The data explosion has brought about sharp increase in the storage capacity demand, and the diversified and complex applications pose the challenge to meet the fast-growing computation pressure and parallel access requests. The only solution is to upgrade ever more frequently. More and more enterprise managements get to feel the pressure of the great cost to upgrade IOE. More often than not, enterprises still suffer from the slow response and high workloads even if they've invested heavily. That is why these enterprises are determined to replace IOE.

   Hadoop is one of the IOE solutions on which the enterprise management have pinned great hope.

   It supports the cheap desktop hard disk as a replacement to high-end storage media of IOE.

   Its HDFS file system can replace the disk cabinet of IOE, ensuring the secure data redundancy.

   It supports the cheap PC to replace the high-end database server.

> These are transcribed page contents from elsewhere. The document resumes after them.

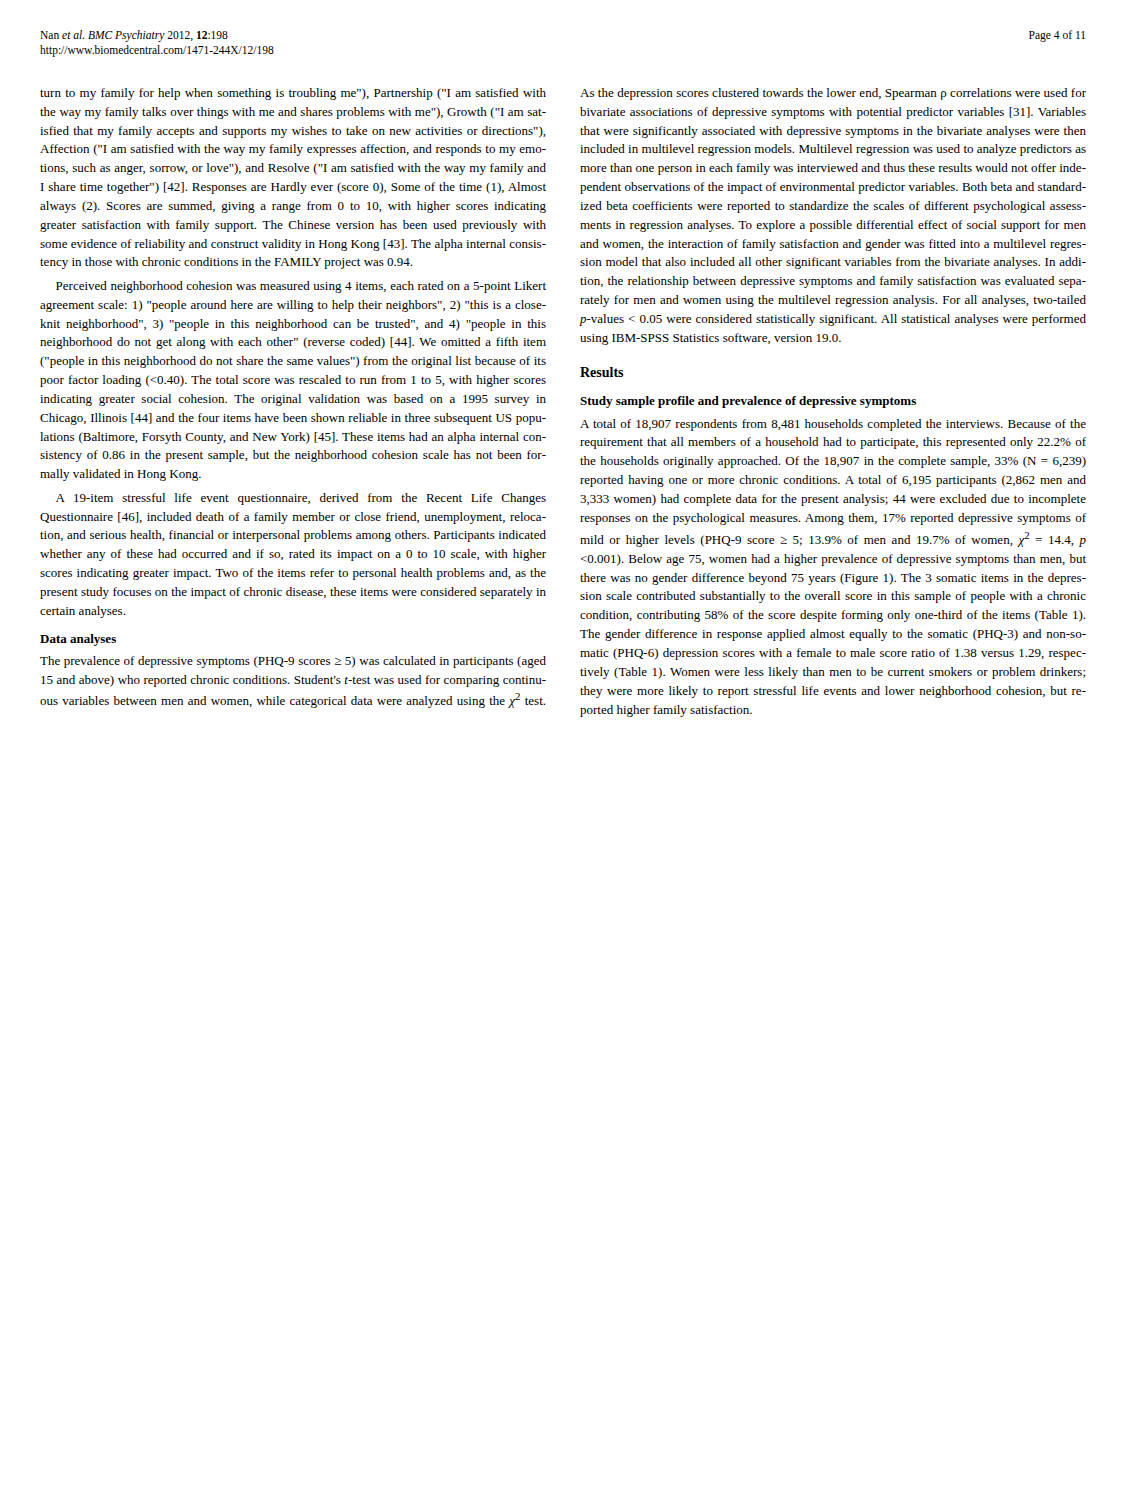Nan et al. BMC Psychiatry 2012, 12:198
http://www.biomedcentral.com/1471-244X/12/198
Page 4 of 11
turn to my family for help when something is troubling me"), Partnership ("I am satisfied with the way my family talks over things with me and shares problems with me"), Growth ("I am satisfied that my family accepts and supports my wishes to take on new activities or directions"), Affection ("I am satisfied with the way my family expresses affection, and responds to my emotions, such as anger, sorrow, or love"), and Resolve ("I am satisfied with the way my family and I share time together") [42]. Responses are Hardly ever (score 0), Some of the time (1), Almost always (2). Scores are summed, giving a range from 0 to 10, with higher scores indicating greater satisfaction with family support. The Chinese version has been used previously with some evidence of reliability and construct validity in Hong Kong [43]. The alpha internal consistency in those with chronic conditions in the FAMILY project was 0.94.
Perceived neighborhood cohesion was measured using 4 items, each rated on a 5-point Likert agreement scale: 1) "people around here are willing to help their neighbors", 2) "this is a close-knit neighborhood", 3) "people in this neighborhood can be trusted", and 4) "people in this neighborhood do not get along with each other" (reverse coded) [44]. We omitted a fifth item ("people in this neighborhood do not share the same values") from the original list because of its poor factor loading (<0.40). The total score was rescaled to run from 1 to 5, with higher scores indicating greater social cohesion. The original validation was based on a 1995 survey in Chicago, Illinois [44] and the four items have been shown reliable in three subsequent US populations (Baltimore, Forsyth County, and New York) [45]. These items had an alpha internal consistency of 0.86 in the present sample, but the neighborhood cohesion scale has not been formally validated in Hong Kong.
A 19-item stressful life event questionnaire, derived from the Recent Life Changes Questionnaire [46], included death of a family member or close friend, unemployment, relocation, and serious health, financial or interpersonal problems among others. Participants indicated whether any of these had occurred and if so, rated its impact on a 0 to 10 scale, with higher scores indicating greater impact. Two of the items refer to personal health problems and, as the present study focuses on the impact of chronic disease, these items were considered separately in certain analyses.
Data analyses
The prevalence of depressive symptoms (PHQ-9 scores ≥ 5) was calculated in participants (aged 15 and above) who reported chronic conditions. Student's t-test was used for comparing continuous variables between men and women, while categorical data were analyzed using the χ2 test. As the depression scores clustered towards the lower end, Spearman ρ correlations were used for bivariate associations of depressive symptoms with potential predictor variables [31]. Variables that were significantly associated with depressive symptoms in the bivariate analyses were then included in multilevel regression models. Multilevel regression was used to analyze predictors as more than one person in each family was interviewed and thus these results would not offer independent observations of the impact of environmental predictor variables. Both beta and standardized beta coefficients were reported to standardize the scales of different psychological assessments in regression analyses. To explore a possible differential effect of social support for men and women, the interaction of family satisfaction and gender was fitted into a multilevel regression model that also included all other significant variables from the bivariate analyses. In addition, the relationship between depressive symptoms and family satisfaction was evaluated separately for men and women using the multilevel regression analysis. For all analyses, two-tailed p-values < 0.05 were considered statistically significant. All statistical analyses were performed using IBM-SPSS Statistics software, version 19.0.
Results
Study sample profile and prevalence of depressive symptoms
A total of 18,907 respondents from 8,481 households completed the interviews. Because of the requirement that all members of a household had to participate, this represented only 22.2% of the households originally approached. Of the 18,907 in the complete sample, 33% (N = 6,239) reported having one or more chronic conditions. A total of 6,195 participants (2,862 men and 3,333 women) had complete data for the present analysis; 44 were excluded due to incomplete responses on the psychological measures. Among them, 17% reported depressive symptoms of mild or higher levels (PHQ-9 score ≥ 5; 13.9% of men and 19.7% of women, χ2 = 14.4, p <0.001). Below age 75, women had a higher prevalence of depressive symptoms than men, but there was no gender difference beyond 75 years (Figure 1). The 3 somatic items in the depression scale contributed substantially to the overall score in this sample of people with a chronic condition, contributing 58% of the score despite forming only one-third of the items (Table 1). The gender difference in response applied almost equally to the somatic (PHQ-3) and non-somatic (PHQ-6) depression scores with a female to male score ratio of 1.38 versus 1.29, respectively (Table 1). Women were less likely than men to be current smokers or problem drinkers; they were more likely to report stressful life events and lower neighborhood cohesion, but reported higher family satisfaction.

   It is the open source software, not incurring any cost on additional CPUs, storage capacities, and user licenses.

  

With the support for parallel computing, the inexpensive scale-out can be implemented, and the storage pressure can be averted to multiple inexpensive PCs at less acquisition and management cost, so as to have greater storage capacity, higher computing performance, and a number of paralleling processes far more than that of IOE. That's why Hadoop is highly anticipated.

  

However, IOE still has an advantage over Hadoop for its great data computing capability. The data computing is the most important software function for the modern enterprise data center. Nowadays, it is normal to find some data computing involving the complex business logics, in particular the applications of enterprise decision-making, procedure optimizing, performance benchmarking, time control, and cost management. However, Hadoop alone cannot replace IOE. As a matter of facts, those enterprises of high-profile champions for replacing IOE have to partly keep the IOE. With the drawback of insufficient computing capability, Hadoop can only be used to compute the simple ETL, data storage and locating, and is awkward to handle the truly massive business data computation.

  

To replace IOE, we need to have the computational capability no weaker than the enterprise-level database and seamlessly incorporating this capability to Hadoop to give full play to the advantageous middleware of Hadoop. esProc is just the choice to meet this demand.

  

esProc is a parallel computing framework software which is built with pure Java and focused on powering Hadoop. It can access Hive via JDBC or directly read and write to HDFS. With the complete data computing system, you can find an alternative to IOE to perform a range of data computing of whatsoever complexity. It is especially good at the computation requiring complex business logics and stored procedures.

 

esProc supports the professional data scripting languages, offering the true set data type, easy for algorithm design from business client's perspective, and effortless to implement the complex business logics of clients. In addition, esProc supports the ordered set for arbitrary access to the member of set and perform the serial-number-related computation. The set of set can be used to represent the complex grouping style easily, for example, the equal grouping, align grouping, and enum grouping. Users can operate on the single record in as same way of operating on an object. esProc scripts is written and presented in a grid. By this way, the intermediate result can be referenced without definition. To add the convenience, the complete code editing and debugging functions are provided. esProc can be regarded as a dynamic set-lized language which has something in common with R language, and offers native support for distributed parallel computation from the core. Programmers can surely be benefited from the efficient parallel computation of esProc while still having the simple syntax of R. It is built for the data computing, and optimized for data processing. For the complex analysis business, both its development efficiency and computing performance are beyond the existing solution of Hadoop.

          

The combined use of Hadoop + esProc can fully remedy the drawback to Hadoop, empowering Hadoop to replace the very most of IOE features and improving its computing capability dramatically.